__Problem description__.
If a line in the entries below includes "Original", show that line.

__Entries shown__.
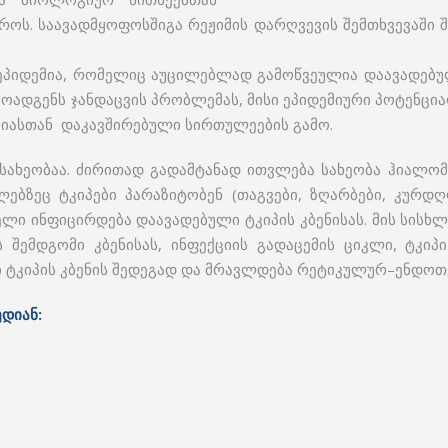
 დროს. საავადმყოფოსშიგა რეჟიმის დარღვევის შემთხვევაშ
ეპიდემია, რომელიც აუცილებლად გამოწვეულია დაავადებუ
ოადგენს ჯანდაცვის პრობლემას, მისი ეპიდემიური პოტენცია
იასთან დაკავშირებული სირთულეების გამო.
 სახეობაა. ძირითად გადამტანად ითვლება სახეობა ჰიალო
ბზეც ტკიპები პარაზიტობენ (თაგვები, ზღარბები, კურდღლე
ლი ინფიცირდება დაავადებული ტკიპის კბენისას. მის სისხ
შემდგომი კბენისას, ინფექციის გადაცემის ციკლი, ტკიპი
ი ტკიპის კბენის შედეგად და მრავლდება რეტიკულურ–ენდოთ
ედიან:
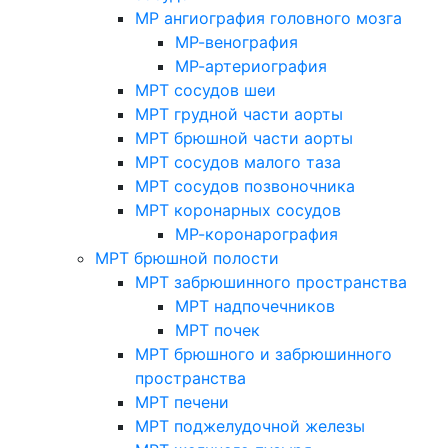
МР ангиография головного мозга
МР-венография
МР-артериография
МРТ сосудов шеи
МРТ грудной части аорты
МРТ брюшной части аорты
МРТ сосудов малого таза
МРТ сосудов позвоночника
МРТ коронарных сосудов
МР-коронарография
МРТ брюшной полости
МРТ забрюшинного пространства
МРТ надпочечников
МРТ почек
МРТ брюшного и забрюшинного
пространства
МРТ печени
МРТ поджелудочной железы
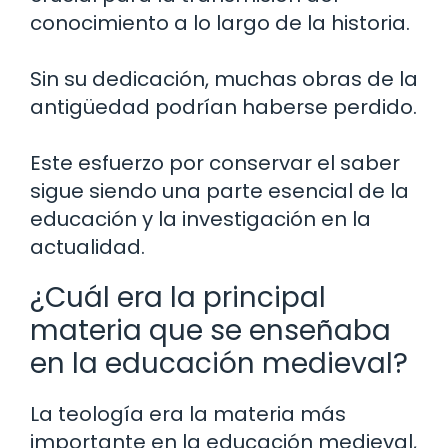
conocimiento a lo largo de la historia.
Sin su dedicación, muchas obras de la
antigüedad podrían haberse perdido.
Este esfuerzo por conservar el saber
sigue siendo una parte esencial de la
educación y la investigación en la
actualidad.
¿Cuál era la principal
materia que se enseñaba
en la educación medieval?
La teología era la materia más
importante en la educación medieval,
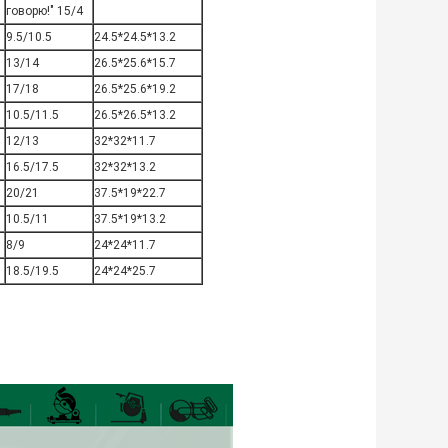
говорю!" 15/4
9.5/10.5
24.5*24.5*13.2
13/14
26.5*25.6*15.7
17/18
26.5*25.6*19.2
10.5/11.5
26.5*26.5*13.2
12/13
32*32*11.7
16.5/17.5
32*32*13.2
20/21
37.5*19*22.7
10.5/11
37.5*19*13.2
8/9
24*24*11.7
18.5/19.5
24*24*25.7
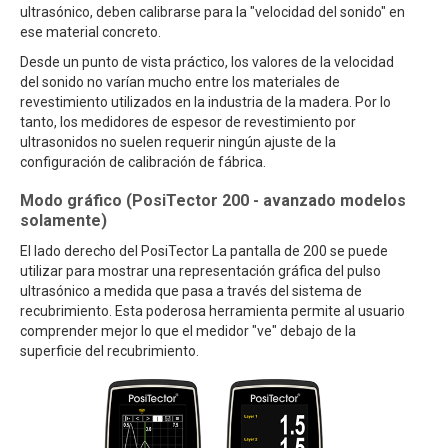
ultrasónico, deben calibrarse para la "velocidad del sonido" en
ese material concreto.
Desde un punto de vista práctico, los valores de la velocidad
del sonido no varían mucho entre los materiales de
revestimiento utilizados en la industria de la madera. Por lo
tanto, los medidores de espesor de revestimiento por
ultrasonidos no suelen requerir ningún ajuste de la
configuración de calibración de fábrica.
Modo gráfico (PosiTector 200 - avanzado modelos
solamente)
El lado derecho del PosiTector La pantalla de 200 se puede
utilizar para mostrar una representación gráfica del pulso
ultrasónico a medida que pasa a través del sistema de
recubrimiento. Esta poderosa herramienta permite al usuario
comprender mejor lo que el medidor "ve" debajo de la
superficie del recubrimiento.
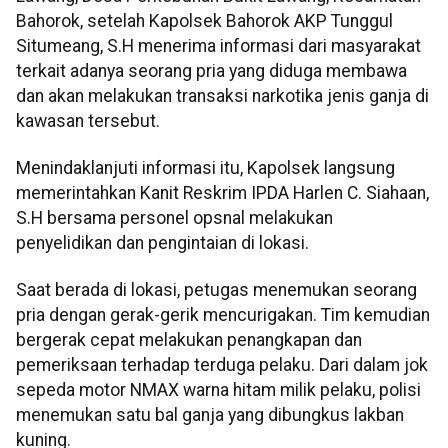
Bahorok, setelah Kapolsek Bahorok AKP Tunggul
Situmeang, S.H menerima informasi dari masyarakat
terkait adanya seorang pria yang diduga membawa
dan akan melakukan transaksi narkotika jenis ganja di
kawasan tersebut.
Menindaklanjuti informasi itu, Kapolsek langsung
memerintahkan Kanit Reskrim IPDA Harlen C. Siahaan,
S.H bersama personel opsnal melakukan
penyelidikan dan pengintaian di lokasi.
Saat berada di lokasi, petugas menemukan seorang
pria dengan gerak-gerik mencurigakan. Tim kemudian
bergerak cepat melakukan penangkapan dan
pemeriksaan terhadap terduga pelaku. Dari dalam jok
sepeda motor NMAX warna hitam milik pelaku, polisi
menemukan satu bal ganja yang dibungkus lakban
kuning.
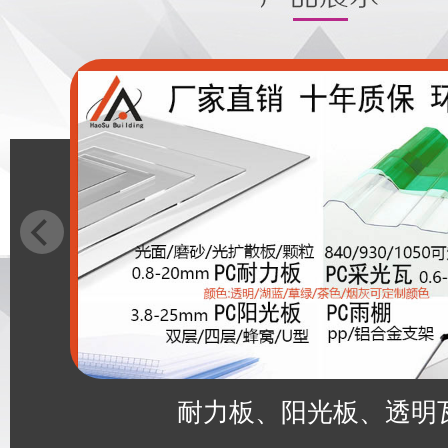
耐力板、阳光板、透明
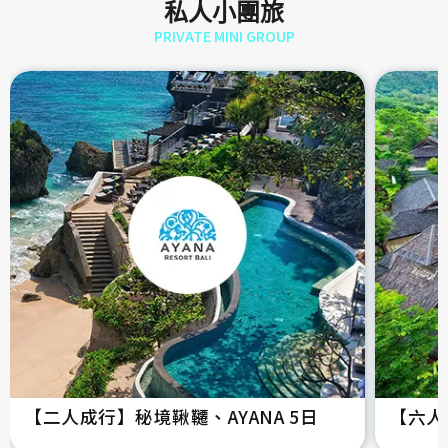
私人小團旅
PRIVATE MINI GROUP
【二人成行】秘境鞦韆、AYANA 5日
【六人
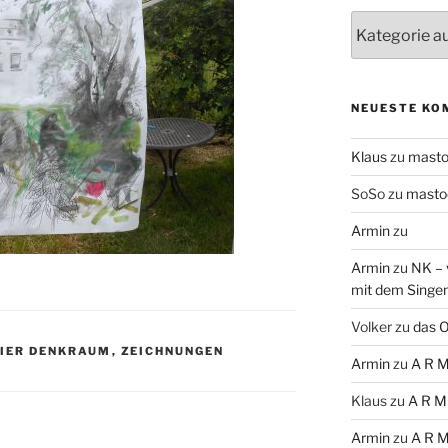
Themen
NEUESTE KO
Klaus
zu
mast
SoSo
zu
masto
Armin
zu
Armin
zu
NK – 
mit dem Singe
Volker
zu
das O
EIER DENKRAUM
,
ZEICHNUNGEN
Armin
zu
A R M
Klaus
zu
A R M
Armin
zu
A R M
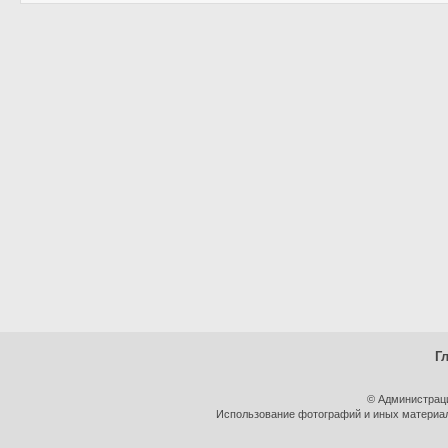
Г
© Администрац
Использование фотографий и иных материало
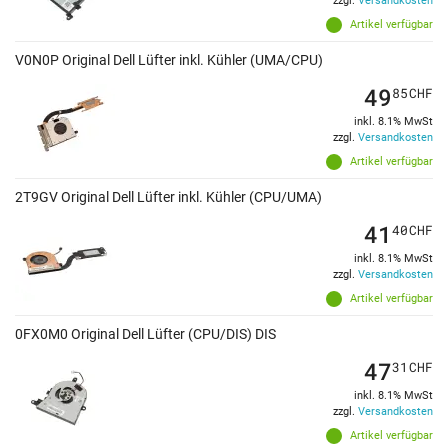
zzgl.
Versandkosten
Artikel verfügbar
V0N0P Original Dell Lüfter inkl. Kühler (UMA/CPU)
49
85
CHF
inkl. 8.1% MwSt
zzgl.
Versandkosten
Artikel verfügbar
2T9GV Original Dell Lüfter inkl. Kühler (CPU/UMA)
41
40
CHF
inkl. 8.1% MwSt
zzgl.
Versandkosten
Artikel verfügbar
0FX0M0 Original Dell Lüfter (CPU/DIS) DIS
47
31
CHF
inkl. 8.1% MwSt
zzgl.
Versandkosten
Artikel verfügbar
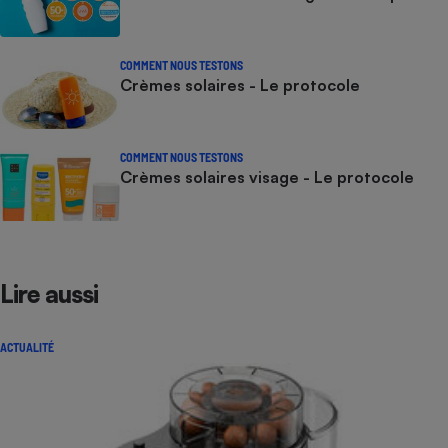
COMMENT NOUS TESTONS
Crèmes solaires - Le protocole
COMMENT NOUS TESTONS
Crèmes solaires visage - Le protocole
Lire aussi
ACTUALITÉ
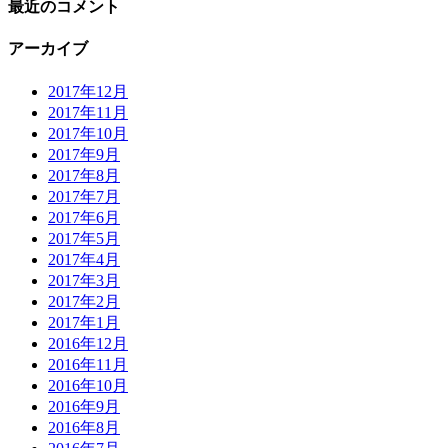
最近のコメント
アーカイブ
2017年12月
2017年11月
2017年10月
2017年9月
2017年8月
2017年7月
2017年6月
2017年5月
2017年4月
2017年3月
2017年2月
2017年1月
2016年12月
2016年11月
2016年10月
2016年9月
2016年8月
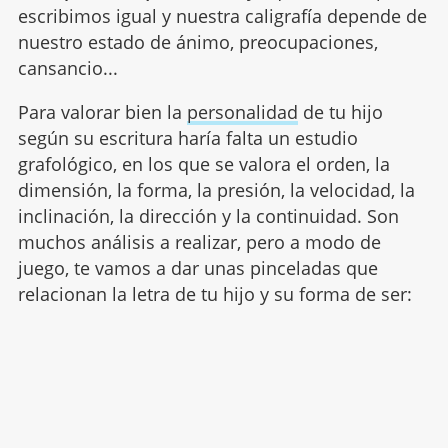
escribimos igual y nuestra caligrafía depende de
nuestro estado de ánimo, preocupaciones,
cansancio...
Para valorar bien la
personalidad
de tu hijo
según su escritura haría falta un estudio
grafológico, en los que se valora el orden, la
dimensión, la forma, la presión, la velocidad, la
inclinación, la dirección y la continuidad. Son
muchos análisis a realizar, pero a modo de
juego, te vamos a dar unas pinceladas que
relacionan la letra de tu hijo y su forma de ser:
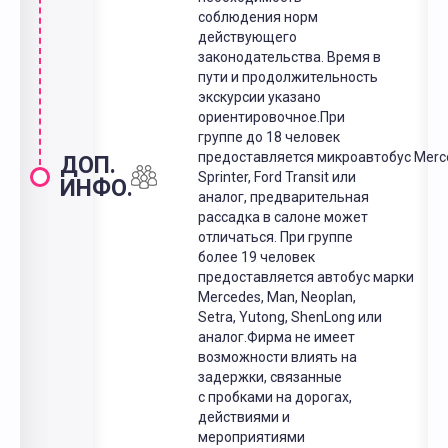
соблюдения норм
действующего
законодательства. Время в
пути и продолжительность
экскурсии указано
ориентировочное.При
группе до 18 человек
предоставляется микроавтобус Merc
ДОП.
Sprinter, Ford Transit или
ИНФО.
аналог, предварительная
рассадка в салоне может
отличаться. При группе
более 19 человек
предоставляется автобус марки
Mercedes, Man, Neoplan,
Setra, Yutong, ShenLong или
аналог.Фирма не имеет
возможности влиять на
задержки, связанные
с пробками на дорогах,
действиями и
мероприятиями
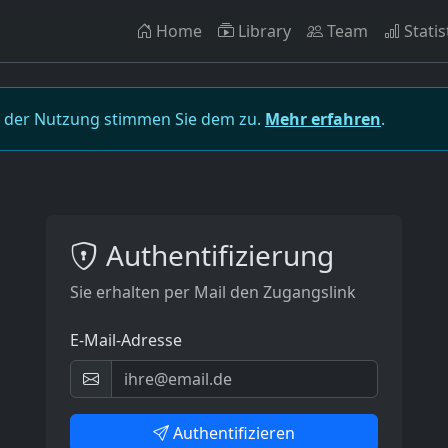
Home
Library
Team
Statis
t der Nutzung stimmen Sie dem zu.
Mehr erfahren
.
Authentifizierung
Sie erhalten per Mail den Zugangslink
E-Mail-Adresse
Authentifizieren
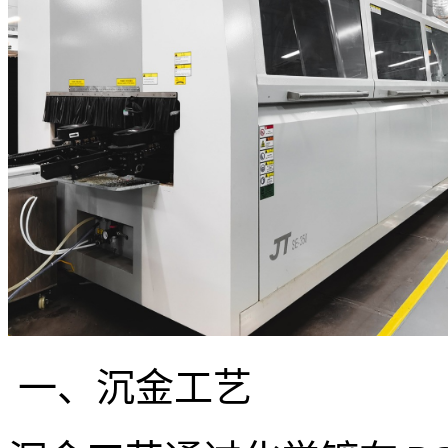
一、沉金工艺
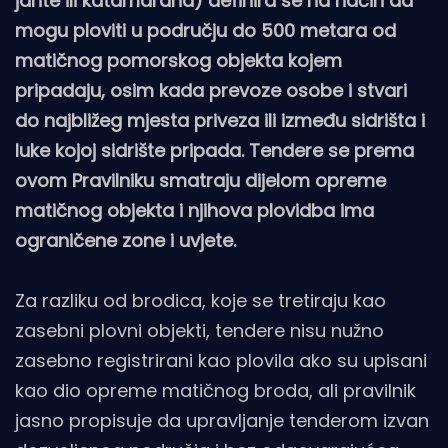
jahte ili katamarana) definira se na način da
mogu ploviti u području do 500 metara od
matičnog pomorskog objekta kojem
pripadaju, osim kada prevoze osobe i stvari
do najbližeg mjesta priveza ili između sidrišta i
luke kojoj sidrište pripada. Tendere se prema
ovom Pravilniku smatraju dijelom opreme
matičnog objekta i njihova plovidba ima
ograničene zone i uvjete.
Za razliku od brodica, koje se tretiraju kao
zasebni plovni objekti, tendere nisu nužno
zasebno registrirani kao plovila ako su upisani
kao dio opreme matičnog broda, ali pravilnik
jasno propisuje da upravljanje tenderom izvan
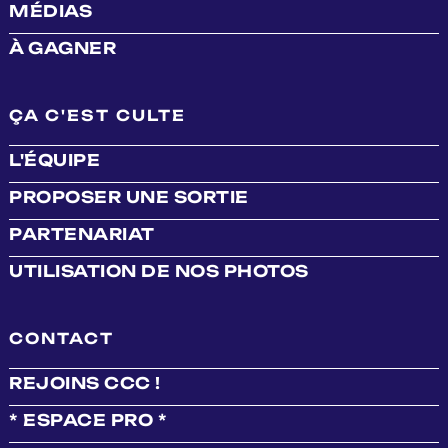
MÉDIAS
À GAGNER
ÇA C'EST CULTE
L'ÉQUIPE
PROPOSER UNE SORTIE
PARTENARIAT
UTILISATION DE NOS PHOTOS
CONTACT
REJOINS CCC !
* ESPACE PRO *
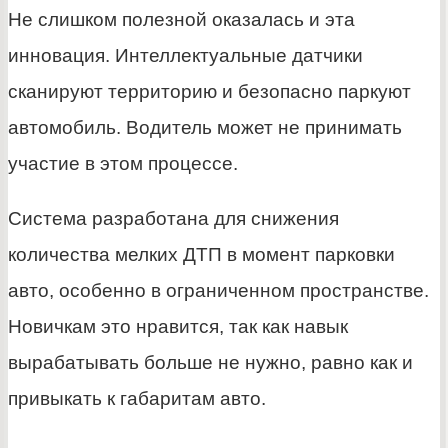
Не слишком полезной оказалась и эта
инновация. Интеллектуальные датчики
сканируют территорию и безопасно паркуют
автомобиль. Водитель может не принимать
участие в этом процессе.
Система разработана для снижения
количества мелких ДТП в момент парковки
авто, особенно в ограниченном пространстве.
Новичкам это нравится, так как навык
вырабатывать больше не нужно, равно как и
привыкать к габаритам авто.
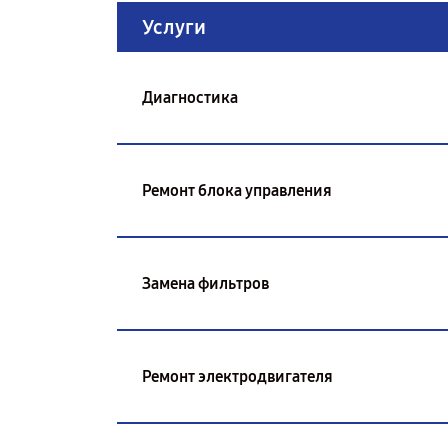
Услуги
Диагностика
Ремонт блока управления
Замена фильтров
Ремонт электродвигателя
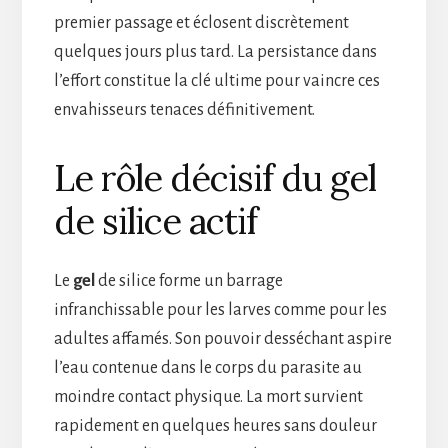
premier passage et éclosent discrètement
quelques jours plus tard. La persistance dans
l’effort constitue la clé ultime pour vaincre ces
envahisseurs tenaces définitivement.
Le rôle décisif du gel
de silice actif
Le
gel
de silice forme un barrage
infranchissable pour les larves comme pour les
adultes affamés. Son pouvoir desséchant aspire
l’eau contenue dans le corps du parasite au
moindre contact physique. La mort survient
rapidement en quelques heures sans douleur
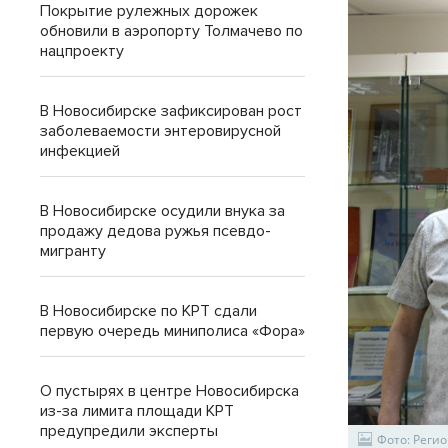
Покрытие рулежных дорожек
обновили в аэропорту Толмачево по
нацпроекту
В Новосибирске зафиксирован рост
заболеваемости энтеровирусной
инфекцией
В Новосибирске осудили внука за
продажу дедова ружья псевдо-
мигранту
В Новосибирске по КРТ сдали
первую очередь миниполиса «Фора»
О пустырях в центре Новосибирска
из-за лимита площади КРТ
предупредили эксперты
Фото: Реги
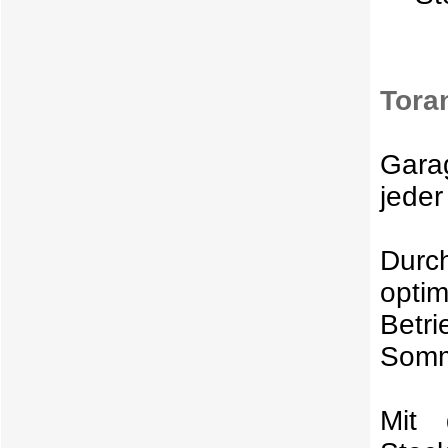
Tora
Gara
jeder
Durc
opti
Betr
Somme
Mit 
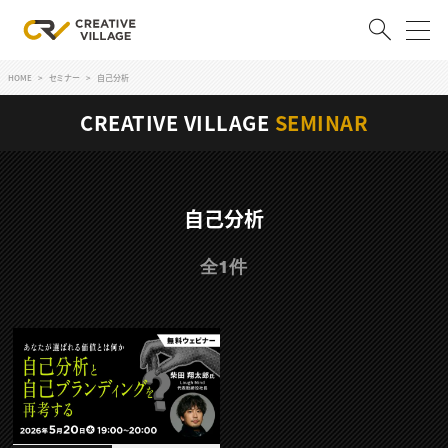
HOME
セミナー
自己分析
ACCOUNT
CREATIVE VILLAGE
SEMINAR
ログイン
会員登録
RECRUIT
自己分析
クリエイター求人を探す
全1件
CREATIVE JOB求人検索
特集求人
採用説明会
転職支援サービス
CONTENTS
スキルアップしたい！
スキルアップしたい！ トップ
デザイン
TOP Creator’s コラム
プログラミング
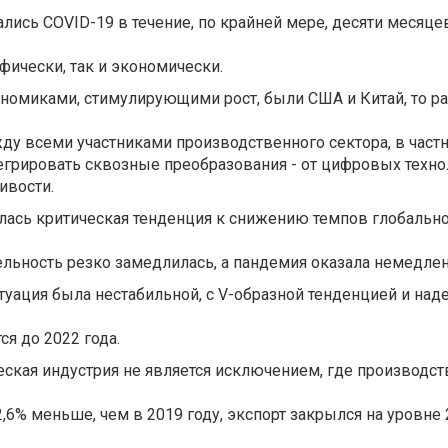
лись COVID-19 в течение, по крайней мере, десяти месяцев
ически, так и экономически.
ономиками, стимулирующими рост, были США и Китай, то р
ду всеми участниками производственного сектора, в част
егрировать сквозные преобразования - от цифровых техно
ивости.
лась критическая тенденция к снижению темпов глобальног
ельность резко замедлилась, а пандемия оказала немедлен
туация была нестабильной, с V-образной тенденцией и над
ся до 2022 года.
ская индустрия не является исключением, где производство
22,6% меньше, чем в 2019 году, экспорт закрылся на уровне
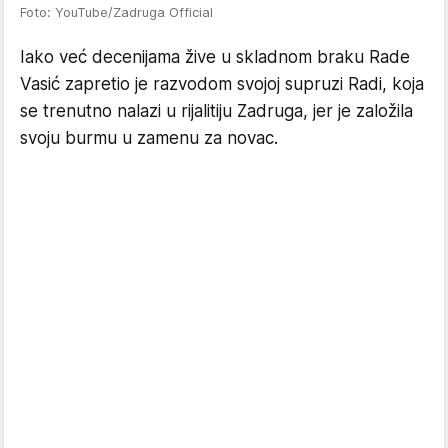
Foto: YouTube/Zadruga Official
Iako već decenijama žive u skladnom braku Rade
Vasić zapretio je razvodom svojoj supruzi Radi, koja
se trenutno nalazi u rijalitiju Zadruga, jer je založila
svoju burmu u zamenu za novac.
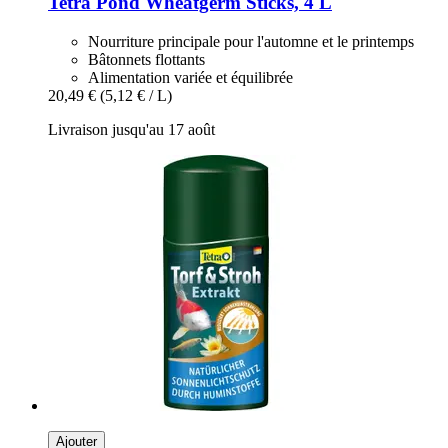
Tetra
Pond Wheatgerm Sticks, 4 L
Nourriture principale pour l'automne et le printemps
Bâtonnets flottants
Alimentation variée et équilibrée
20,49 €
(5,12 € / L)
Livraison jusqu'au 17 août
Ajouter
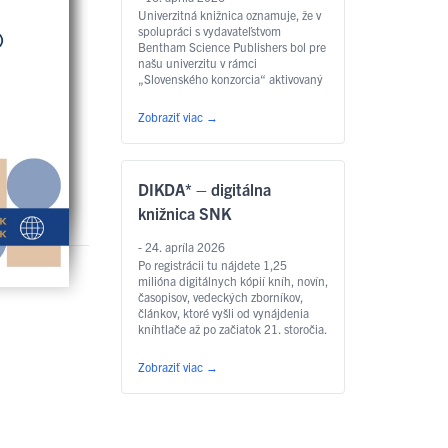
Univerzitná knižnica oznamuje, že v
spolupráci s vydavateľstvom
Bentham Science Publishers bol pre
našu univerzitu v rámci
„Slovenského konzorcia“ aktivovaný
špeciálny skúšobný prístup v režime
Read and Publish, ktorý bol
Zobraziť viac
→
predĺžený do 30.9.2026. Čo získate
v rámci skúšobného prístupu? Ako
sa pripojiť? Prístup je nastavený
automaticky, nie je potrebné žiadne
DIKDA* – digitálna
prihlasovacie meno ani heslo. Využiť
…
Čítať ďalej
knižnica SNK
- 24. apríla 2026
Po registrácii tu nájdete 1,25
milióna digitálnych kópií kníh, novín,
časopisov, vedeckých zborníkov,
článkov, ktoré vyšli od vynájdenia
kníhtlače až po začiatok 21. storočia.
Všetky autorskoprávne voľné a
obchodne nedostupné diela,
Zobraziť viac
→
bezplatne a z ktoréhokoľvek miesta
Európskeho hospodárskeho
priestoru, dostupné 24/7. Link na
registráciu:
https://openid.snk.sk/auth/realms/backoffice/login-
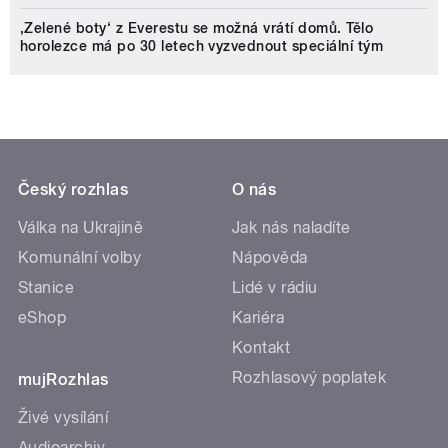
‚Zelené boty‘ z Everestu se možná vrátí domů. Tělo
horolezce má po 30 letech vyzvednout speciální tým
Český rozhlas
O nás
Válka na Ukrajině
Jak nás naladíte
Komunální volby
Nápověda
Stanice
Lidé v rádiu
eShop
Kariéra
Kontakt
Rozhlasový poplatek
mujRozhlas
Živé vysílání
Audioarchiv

__Your solution__.
V0N0P Original Dell Lüfter inkl. Kühler (UMA/CPU)
2T9GV Original Dell Lüfter inkl. Kühler (CPU/UMA)
0FX0M0 Original Dell Lüfter (CPU/DIS) DIS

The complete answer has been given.